All this to say that there's a greater risk of volatility that arises for no overt reason over the next few weeks. The looming Fed meeting in mid-December means that investors are unlikely to move toward lower rates until they see what the Fed has to say. Or as the very least, there is more resistance than normal. This makes locking a safer bet in the near term.
Loan Originator Perspective
"A lot of smart people believe that even though the FED will be making moves in the immediate future, long term borrowing costs will remain suppressed for the foreseeable future. I am also in that camp, however the unfortunate truth is that nobody knows what will happen. What we do know is the market has been trading in a very tight range following the recent rise in rates and any days of improvements should be used as an opportunity. If you have time to wait it out, then you have a commodity that most people aren't privileged with. I am partial on floating all loans that have time value, but for anything closing within 15 days, maybe even 30, I think locking on days like today makes the most sense." -Constantine Floropoulos, Quontic Bank
Today's Best-Execution Rates
- 30YR FIXED - 4.0%
- FHA/VA - 3.75%
- 15 YEAR FIXED - 3.25%
- 5 YEAR ARMS - 2.75 - 3.25% depending on the lender
Ongoing Lock/Float Considerations
- 2015 has been largely about rates rising unevenly from a long-term low brought about by the onset of quantitative easing in Europe. In May and June, the Fed increasingly began telegraphing a 2015 rate hike. At that point, the "rising rate environment" seemed like a sure thing, but the Fed's plans hit several snags. Economic data began deteriorating at home and abroad, causing markets to rethink the higher rate rhetoric. Mortgage rates hit 6 month lows at the end of October, just as the Fed surprisingly changed it's policy statement to specifically suggest December as a rate hike possibility (something they haven't done since 1999).

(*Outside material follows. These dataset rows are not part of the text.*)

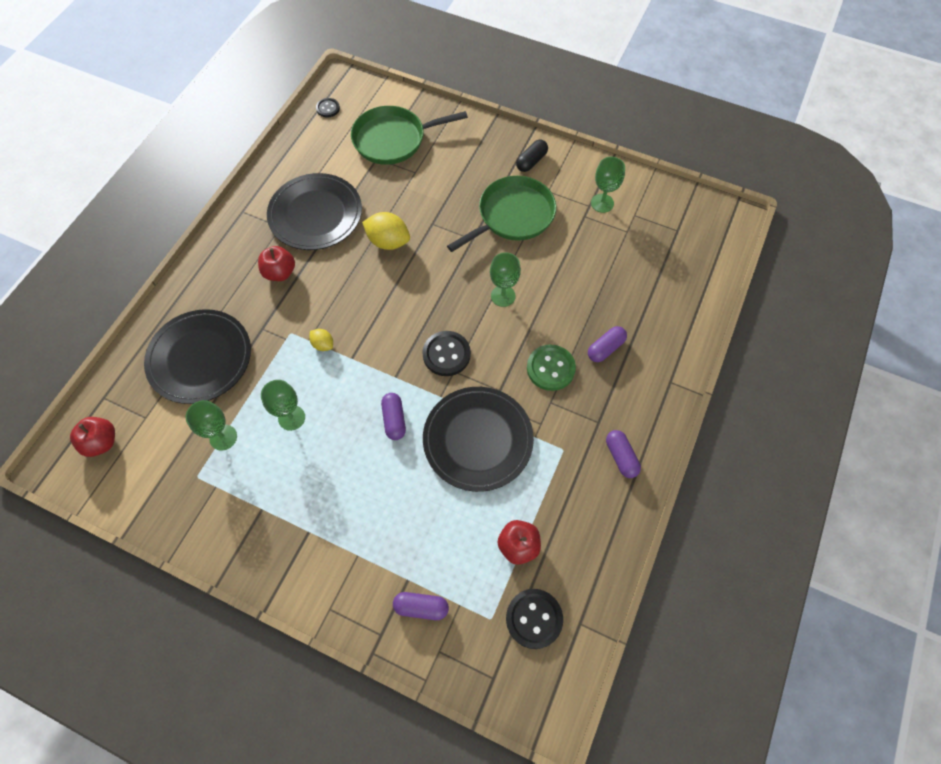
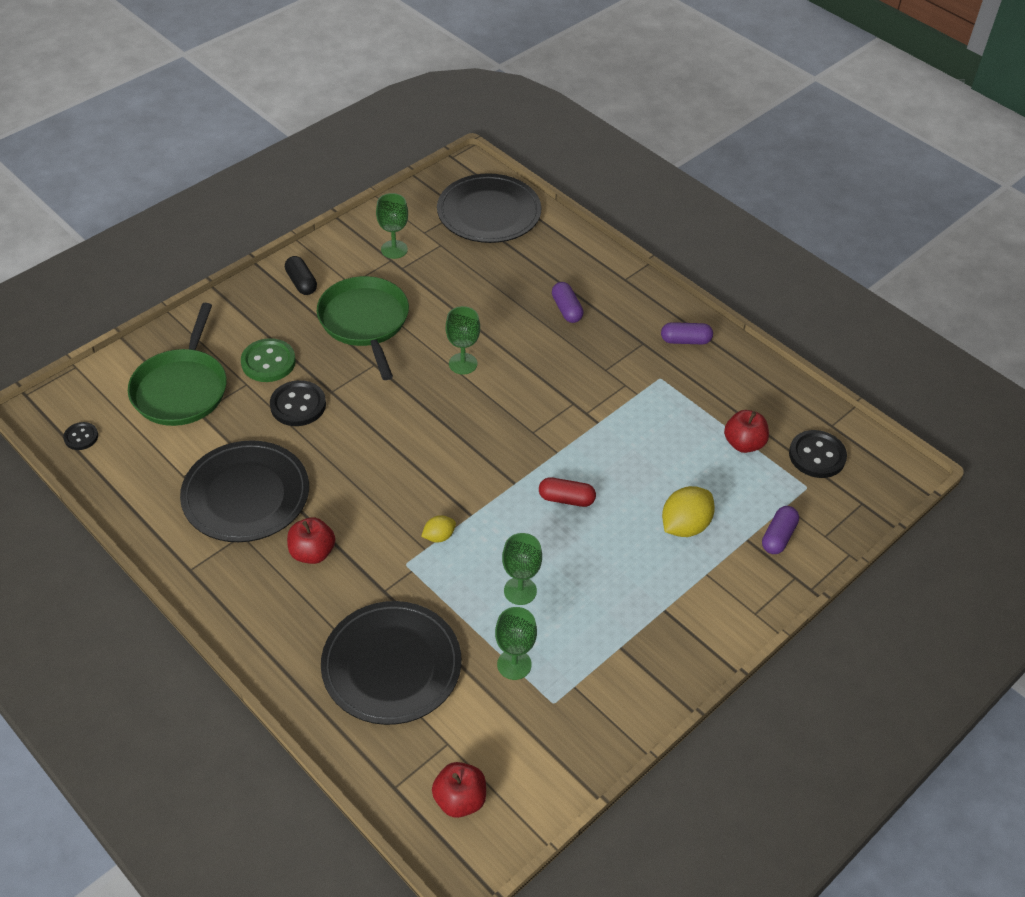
camera: 70 degrees left, 15 degrees down
(388, 241) = (331, 437): yellow lemon -> yellow lemon (685, 526)
(394, 420) = (566, 499): purple capsule -> red capsule
(446, 354) = (509, 432): black button -> black button (298, 405)
(478, 439) = (620, 438): black plate -> black plate (489, 212)
(550, 368) = (568, 356): green button -> green button (268, 362)

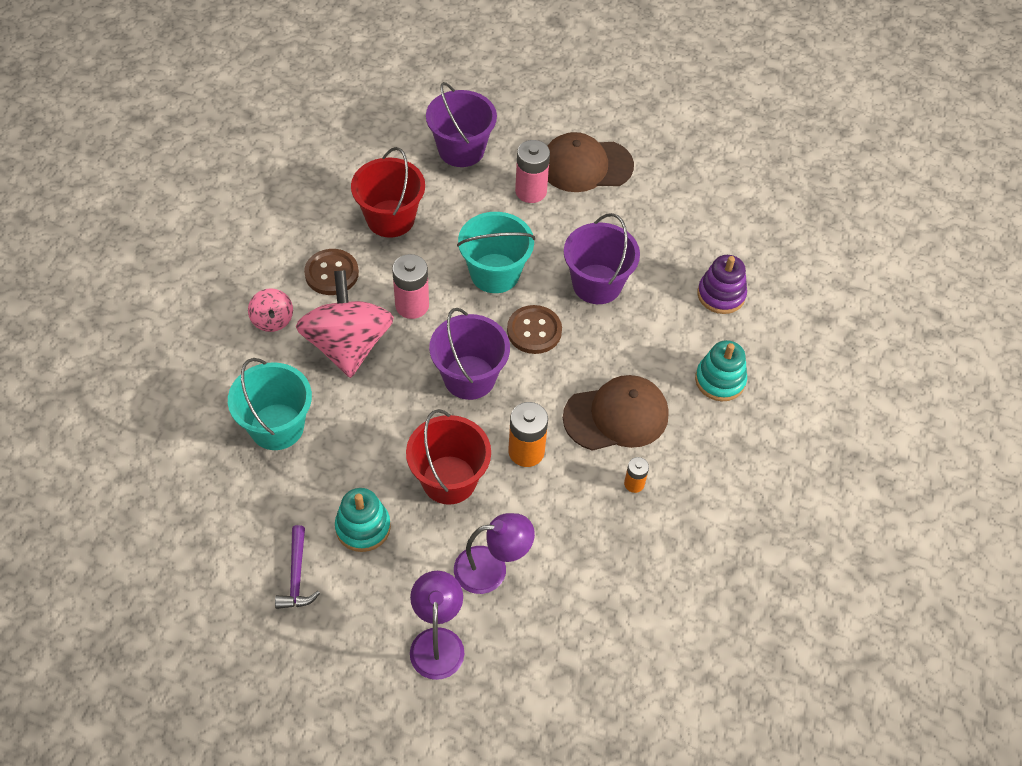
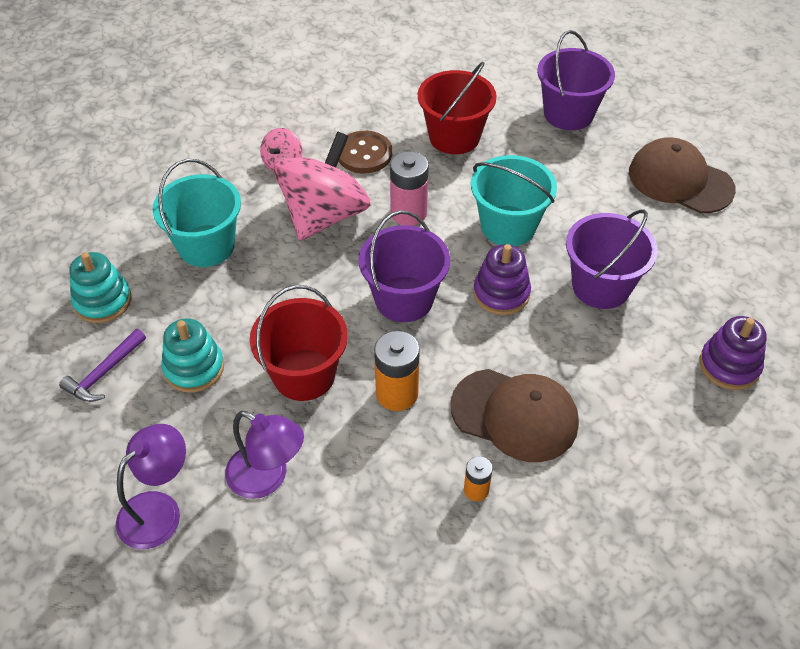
camera: 40 degrees right, 5 degrees down
(531, 191) = (605, 176): pink battery -> none
(534, 331) = (501, 293): brown button -> purple stacking toy
(720, 380) = (657, 446): turquoise stacking toy -> turquoise stacking toy (103, 301)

- In the bigger picture, rates had been at a crossroads, trying to determine if they would move back to 2015 highs or if the late summer swoon was merely the first wave of a longer campaign.

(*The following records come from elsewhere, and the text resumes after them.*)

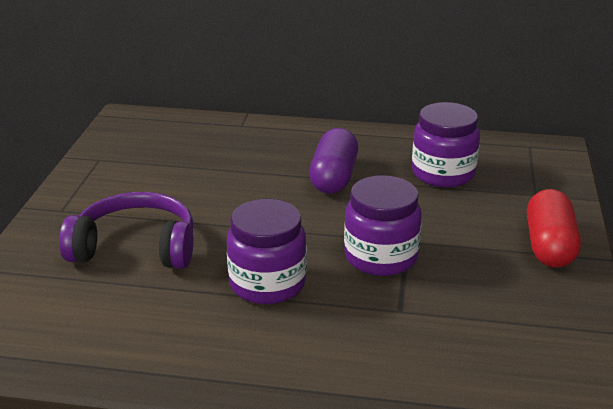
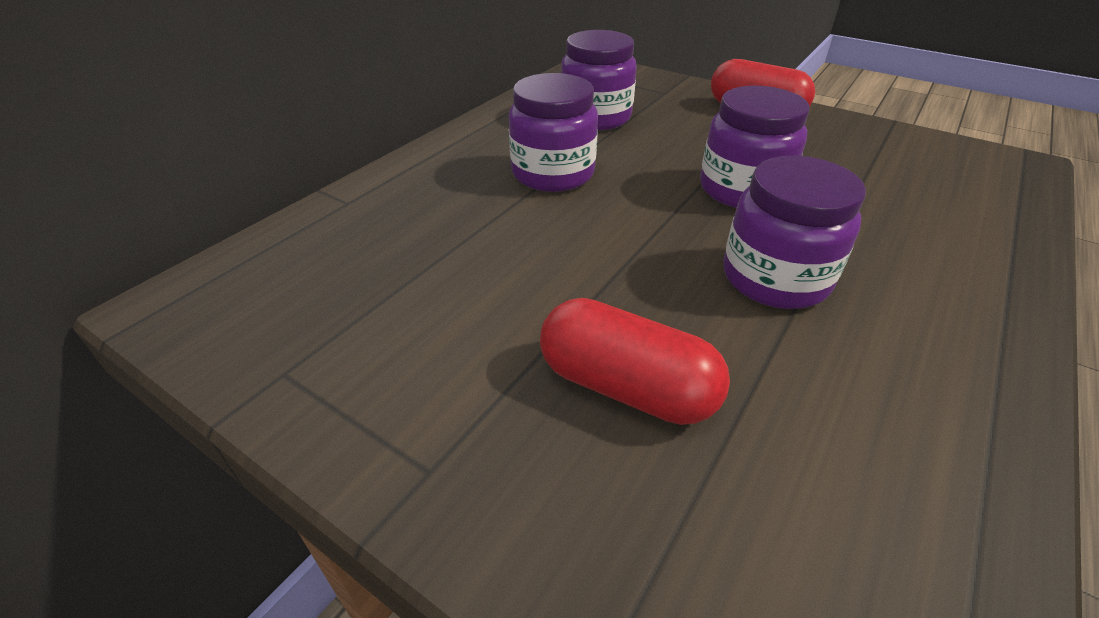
camera: 65 degrees left, 10 degrees up
(136, 247) = (626, 386): purple headphones -> red capsule
(334, 177) = (553, 173): purple capsule -> purple jar

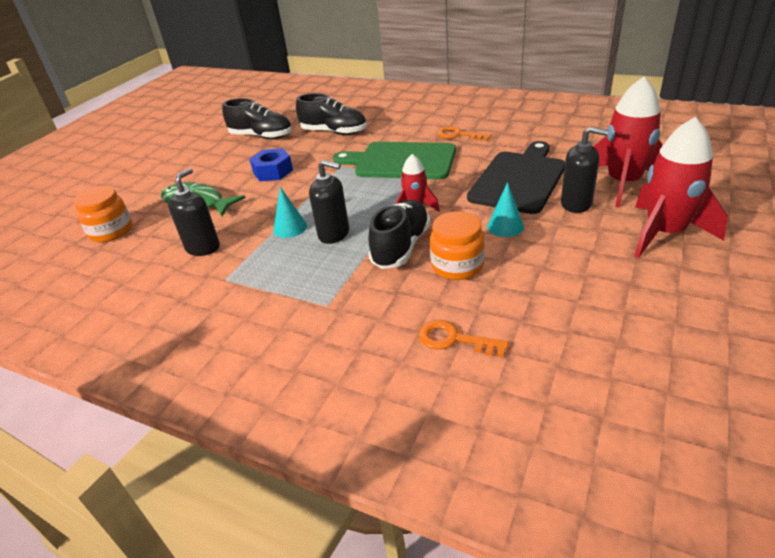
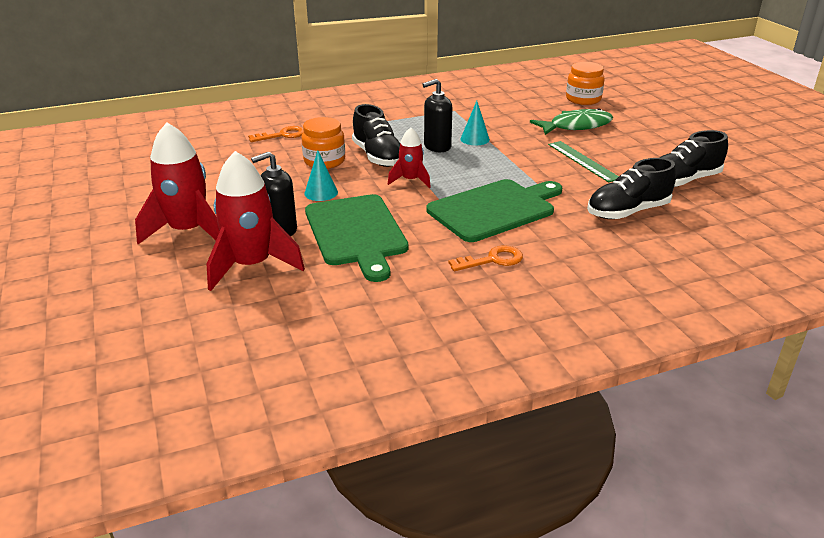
camera: 130 degrees right, 5 degrees down
(203, 247) = (504, 114): black soap dispenser -> none
(273, 171) = (583, 161): blue nut -> green ruler
(519, 179) = (356, 233): black cutting board -> green cutting board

- While there is still plenty of room to be concerned about increasingly weak global economic growth, that's not a solid enough reason to float in this environment. With the Fed almost certainly on track for a December rate hike, there is much more risk that rates move quickly higher vs quickly lower. The big picture global malaise can serve as the basis for long term hope, but in the short term, assume upward pressure on rates when formulating your strategy.

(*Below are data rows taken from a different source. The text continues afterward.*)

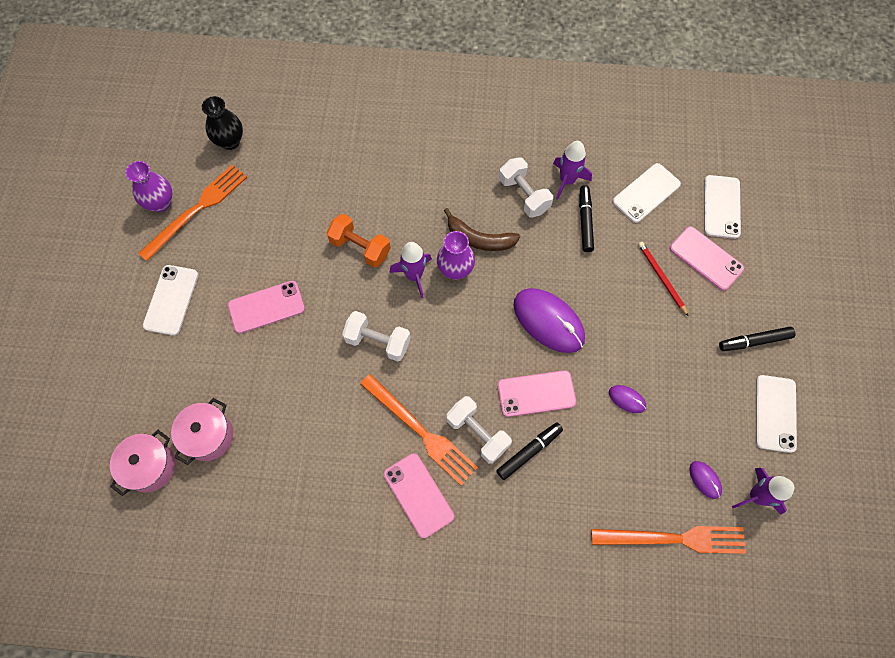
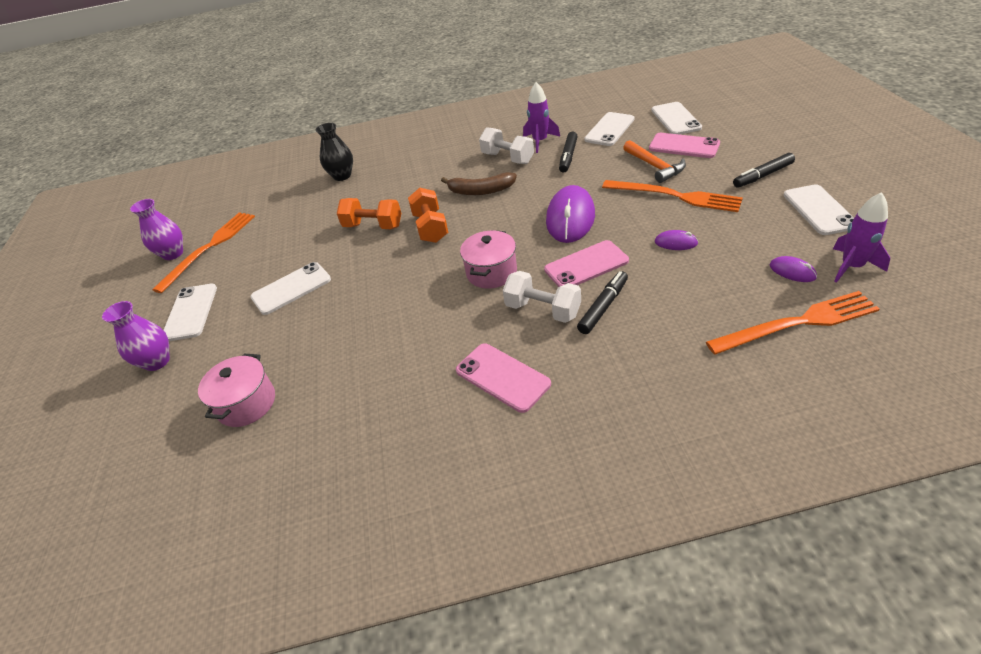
camera: 10 degrees left, 25 degrees down
(150, 466) = (179, 452): pink pot -> pink pot (491, 272)
(230, 141) = (235, 201): black vase -> black vase (342, 176)
(266, 307) = (291, 288): pink phone -> white phone
(378, 341) = (412, 278): white dumbbell -> none
(414, 276) = (430, 228): purple rocket -> orange dumbbell
(420, 431) = (482, 327): orange fork -> orange fork (675, 196)
(455, 269) = (468, 213): purple vase -> purple vase (157, 361)
(548, 321) = (570, 218): purple mouse -> purple mouse turned 75 degrees clockwise
(585, 221) = (568, 156): black marker -> black marker turned 150 degrees counterclockwise
(661, 278) = (654, 166): red pencil -> orange hammer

- As always, please keep in mind that the rates discussed generally refer to what we've termed 'best-execution' (that is, the most frequently quoted, conforming, conventional 30yr fixed rate for top tier borrowers, based not only on the outright price, but also 'bang-for-the-buck.' Generally speaking, our best-execution rate tends to connote no origination or discount points--though this can vary--and tends to predict Freddie Mac's weekly survey with high accuracy. It's safe to assume that our best-ex rate is the more timely and accurate of the two due to Freddie's once-a-week polling method).